**Instruction**
Search the records for the string "model" and return each line that has it.

(Records shown begins)

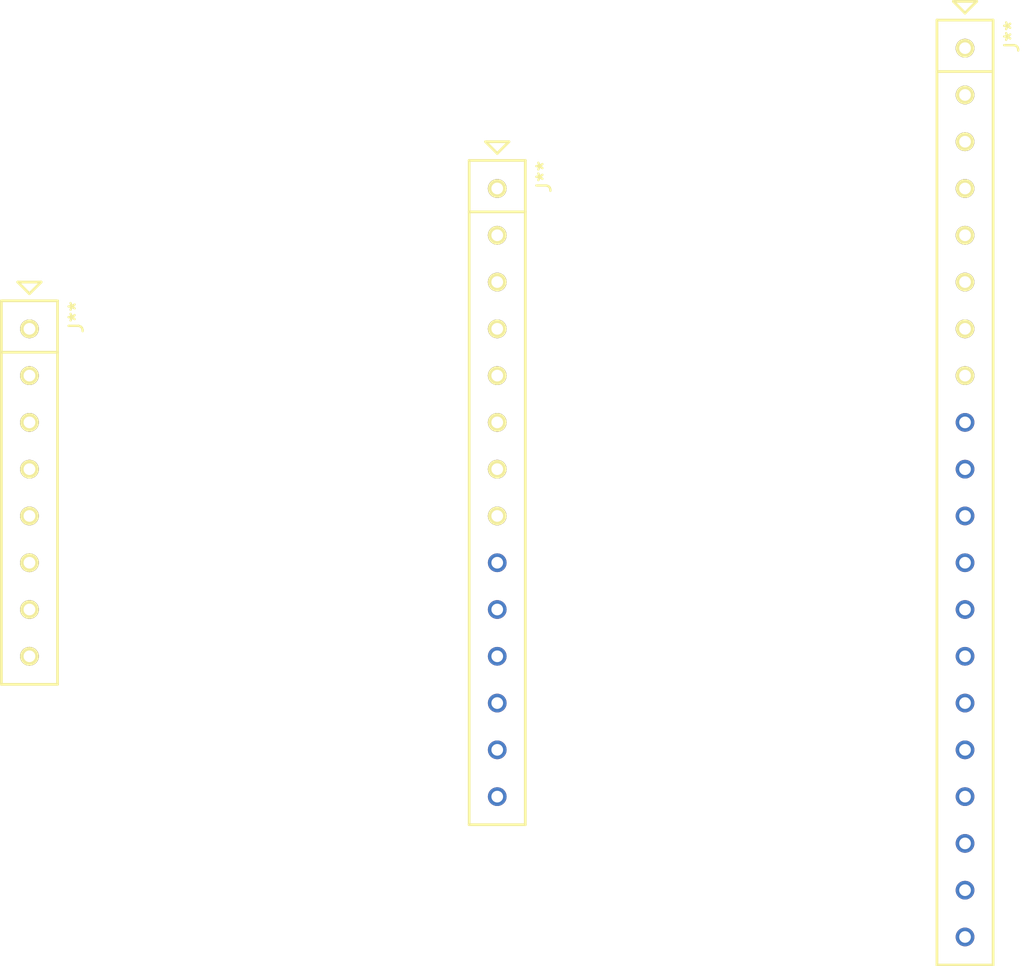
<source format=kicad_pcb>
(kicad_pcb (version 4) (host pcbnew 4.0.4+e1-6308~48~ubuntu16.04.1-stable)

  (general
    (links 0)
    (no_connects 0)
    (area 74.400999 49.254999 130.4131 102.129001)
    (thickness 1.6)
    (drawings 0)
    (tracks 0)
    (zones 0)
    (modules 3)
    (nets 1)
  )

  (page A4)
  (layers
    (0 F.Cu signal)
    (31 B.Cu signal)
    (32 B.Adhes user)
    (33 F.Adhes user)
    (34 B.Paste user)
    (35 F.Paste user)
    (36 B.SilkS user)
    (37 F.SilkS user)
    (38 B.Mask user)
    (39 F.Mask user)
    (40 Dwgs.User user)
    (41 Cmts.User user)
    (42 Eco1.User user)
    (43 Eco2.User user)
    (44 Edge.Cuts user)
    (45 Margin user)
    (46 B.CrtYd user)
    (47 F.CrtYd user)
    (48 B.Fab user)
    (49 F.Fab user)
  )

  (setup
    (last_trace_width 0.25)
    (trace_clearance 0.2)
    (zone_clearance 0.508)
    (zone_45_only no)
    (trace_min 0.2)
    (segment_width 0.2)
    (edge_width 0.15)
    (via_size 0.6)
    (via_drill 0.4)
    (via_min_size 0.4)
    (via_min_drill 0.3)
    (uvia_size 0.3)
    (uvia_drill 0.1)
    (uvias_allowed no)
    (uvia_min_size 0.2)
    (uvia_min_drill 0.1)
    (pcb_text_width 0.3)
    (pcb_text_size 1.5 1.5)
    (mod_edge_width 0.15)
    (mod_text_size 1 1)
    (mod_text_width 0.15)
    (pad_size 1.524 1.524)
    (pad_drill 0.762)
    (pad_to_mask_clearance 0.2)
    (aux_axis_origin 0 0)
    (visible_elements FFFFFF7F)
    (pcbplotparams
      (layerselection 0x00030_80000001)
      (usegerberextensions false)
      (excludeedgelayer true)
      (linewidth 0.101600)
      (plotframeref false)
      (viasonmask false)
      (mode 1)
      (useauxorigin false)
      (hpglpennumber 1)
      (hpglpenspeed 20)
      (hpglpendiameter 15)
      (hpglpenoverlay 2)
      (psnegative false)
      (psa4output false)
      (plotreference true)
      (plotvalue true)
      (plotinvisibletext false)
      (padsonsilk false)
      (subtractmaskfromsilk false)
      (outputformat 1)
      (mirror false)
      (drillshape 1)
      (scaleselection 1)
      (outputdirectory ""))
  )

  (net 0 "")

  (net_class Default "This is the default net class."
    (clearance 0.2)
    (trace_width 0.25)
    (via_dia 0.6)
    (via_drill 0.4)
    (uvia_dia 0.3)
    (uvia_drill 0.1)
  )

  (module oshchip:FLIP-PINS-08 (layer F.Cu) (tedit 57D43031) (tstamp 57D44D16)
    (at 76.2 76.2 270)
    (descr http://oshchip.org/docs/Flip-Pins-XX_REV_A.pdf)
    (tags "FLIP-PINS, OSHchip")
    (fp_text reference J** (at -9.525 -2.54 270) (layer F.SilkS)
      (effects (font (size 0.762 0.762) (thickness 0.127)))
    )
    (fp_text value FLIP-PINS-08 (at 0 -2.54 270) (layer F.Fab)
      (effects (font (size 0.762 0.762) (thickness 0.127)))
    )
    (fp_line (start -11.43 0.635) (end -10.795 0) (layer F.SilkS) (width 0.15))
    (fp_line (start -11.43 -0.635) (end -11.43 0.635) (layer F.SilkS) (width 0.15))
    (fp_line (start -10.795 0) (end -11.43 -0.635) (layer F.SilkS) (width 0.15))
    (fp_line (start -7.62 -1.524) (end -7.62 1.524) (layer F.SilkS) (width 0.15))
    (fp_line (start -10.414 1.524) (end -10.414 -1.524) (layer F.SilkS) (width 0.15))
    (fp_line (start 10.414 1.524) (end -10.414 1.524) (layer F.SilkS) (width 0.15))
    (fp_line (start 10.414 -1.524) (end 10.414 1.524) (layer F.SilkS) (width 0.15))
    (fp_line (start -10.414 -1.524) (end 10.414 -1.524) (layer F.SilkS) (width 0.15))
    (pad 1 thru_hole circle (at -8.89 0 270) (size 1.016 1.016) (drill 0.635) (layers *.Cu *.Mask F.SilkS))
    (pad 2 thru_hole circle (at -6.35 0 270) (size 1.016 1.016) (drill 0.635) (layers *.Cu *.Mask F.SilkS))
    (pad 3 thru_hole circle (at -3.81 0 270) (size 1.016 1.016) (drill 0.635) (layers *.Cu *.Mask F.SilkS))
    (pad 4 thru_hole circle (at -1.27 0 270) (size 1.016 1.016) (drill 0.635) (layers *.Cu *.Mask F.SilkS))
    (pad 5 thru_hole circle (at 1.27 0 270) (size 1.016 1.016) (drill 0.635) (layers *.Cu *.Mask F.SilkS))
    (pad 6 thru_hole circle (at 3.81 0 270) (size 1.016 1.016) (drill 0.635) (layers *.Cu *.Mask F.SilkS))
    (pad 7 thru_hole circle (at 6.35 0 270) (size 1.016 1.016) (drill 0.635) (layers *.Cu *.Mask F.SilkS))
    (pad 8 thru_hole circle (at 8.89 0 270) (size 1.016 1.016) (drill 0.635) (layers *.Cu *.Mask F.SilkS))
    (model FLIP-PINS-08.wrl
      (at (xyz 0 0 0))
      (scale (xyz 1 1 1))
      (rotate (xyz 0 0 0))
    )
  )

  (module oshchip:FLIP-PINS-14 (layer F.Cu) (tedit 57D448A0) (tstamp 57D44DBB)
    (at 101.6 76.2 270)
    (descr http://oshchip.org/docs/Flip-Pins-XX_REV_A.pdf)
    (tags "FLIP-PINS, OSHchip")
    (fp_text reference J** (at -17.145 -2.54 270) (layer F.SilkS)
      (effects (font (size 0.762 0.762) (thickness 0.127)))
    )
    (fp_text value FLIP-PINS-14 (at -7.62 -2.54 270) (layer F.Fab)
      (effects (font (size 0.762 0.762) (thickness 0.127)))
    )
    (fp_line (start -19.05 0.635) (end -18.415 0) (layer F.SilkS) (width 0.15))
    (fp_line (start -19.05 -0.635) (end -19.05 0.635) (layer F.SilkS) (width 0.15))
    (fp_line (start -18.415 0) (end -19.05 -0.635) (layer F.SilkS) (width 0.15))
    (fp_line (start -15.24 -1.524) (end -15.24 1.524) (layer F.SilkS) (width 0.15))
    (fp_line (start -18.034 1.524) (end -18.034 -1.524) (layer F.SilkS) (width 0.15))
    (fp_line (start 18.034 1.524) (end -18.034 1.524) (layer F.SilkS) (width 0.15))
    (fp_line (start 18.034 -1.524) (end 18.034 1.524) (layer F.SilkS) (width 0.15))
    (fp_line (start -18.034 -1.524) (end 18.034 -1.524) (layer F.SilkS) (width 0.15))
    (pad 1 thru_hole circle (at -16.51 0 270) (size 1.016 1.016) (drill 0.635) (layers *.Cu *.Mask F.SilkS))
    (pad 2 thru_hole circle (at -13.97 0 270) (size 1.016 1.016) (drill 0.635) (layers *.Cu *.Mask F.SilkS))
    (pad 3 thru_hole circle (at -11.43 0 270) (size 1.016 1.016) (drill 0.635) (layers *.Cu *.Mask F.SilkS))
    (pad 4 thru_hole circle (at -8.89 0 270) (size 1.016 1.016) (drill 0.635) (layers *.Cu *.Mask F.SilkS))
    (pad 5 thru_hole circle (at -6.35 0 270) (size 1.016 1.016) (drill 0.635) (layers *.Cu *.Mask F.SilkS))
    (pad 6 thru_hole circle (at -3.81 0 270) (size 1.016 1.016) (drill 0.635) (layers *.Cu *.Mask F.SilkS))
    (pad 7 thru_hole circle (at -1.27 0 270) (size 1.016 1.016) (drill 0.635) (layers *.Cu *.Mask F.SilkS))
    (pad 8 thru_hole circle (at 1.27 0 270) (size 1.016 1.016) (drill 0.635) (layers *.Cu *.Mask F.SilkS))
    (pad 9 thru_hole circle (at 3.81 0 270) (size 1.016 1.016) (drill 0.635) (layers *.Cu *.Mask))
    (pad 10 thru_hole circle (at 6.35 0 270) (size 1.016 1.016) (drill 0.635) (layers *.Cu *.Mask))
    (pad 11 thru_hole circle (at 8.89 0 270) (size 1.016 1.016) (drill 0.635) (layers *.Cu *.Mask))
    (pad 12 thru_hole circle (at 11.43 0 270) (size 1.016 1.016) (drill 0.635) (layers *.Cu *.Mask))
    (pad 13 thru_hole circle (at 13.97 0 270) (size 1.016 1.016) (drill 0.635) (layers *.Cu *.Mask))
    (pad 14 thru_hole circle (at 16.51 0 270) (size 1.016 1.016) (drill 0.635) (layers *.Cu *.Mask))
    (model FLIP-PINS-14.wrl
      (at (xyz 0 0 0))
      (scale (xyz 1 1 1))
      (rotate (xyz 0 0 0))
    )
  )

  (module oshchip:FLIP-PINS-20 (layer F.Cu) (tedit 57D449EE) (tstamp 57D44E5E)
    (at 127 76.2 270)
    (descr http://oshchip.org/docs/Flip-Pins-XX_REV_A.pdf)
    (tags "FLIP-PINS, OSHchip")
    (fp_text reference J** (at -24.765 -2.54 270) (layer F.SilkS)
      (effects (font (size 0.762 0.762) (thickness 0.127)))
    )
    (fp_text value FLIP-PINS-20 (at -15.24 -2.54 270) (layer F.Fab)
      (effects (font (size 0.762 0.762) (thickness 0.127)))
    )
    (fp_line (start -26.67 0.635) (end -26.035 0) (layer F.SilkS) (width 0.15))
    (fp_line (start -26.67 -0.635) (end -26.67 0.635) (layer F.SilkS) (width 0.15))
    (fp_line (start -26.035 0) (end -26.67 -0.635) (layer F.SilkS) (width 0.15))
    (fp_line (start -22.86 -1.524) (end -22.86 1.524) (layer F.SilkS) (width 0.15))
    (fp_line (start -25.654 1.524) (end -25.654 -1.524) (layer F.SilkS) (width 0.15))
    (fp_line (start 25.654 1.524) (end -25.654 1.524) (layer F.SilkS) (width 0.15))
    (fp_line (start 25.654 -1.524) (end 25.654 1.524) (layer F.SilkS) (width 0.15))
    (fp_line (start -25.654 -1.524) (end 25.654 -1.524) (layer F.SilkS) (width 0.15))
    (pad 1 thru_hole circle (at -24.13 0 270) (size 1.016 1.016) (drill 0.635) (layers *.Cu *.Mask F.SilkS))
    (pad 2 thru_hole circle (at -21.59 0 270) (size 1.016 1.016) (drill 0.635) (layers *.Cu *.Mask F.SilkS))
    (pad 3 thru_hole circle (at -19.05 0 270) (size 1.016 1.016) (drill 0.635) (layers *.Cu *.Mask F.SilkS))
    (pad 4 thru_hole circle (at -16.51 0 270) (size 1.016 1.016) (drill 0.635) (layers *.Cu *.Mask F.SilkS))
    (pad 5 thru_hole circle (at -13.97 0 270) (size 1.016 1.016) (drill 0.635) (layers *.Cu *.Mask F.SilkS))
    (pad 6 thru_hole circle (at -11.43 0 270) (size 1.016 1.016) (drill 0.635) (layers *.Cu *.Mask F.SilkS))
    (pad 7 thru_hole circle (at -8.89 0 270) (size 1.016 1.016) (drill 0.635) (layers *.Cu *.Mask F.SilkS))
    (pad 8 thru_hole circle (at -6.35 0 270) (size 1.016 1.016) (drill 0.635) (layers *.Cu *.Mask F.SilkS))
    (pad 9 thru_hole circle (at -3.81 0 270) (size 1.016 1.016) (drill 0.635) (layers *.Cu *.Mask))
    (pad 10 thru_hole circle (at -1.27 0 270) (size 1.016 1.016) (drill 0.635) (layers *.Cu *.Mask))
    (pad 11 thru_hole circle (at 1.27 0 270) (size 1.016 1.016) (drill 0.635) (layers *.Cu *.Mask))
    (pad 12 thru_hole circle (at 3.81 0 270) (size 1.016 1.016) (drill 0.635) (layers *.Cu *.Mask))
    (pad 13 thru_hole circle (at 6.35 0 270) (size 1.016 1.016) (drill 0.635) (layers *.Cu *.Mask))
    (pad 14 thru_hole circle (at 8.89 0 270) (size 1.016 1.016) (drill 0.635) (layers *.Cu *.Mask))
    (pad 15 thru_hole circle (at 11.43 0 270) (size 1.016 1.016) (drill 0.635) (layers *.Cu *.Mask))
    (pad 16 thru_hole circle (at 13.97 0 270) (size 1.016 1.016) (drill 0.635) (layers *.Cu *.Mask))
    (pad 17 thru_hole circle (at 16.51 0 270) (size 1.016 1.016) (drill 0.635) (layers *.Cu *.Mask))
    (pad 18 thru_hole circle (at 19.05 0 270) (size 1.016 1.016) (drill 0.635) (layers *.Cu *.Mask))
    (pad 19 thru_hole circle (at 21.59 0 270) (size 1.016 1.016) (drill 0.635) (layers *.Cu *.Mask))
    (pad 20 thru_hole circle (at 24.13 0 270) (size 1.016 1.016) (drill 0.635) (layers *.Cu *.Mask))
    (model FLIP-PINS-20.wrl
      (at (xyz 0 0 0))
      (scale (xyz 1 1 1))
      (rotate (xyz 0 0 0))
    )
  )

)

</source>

(Records shown ends)

**Expected answer**
    (model FLIP-PINS-08.wrl
    (model FLIP-PINS-14.wrl
    (model FLIP-PINS-20.wrl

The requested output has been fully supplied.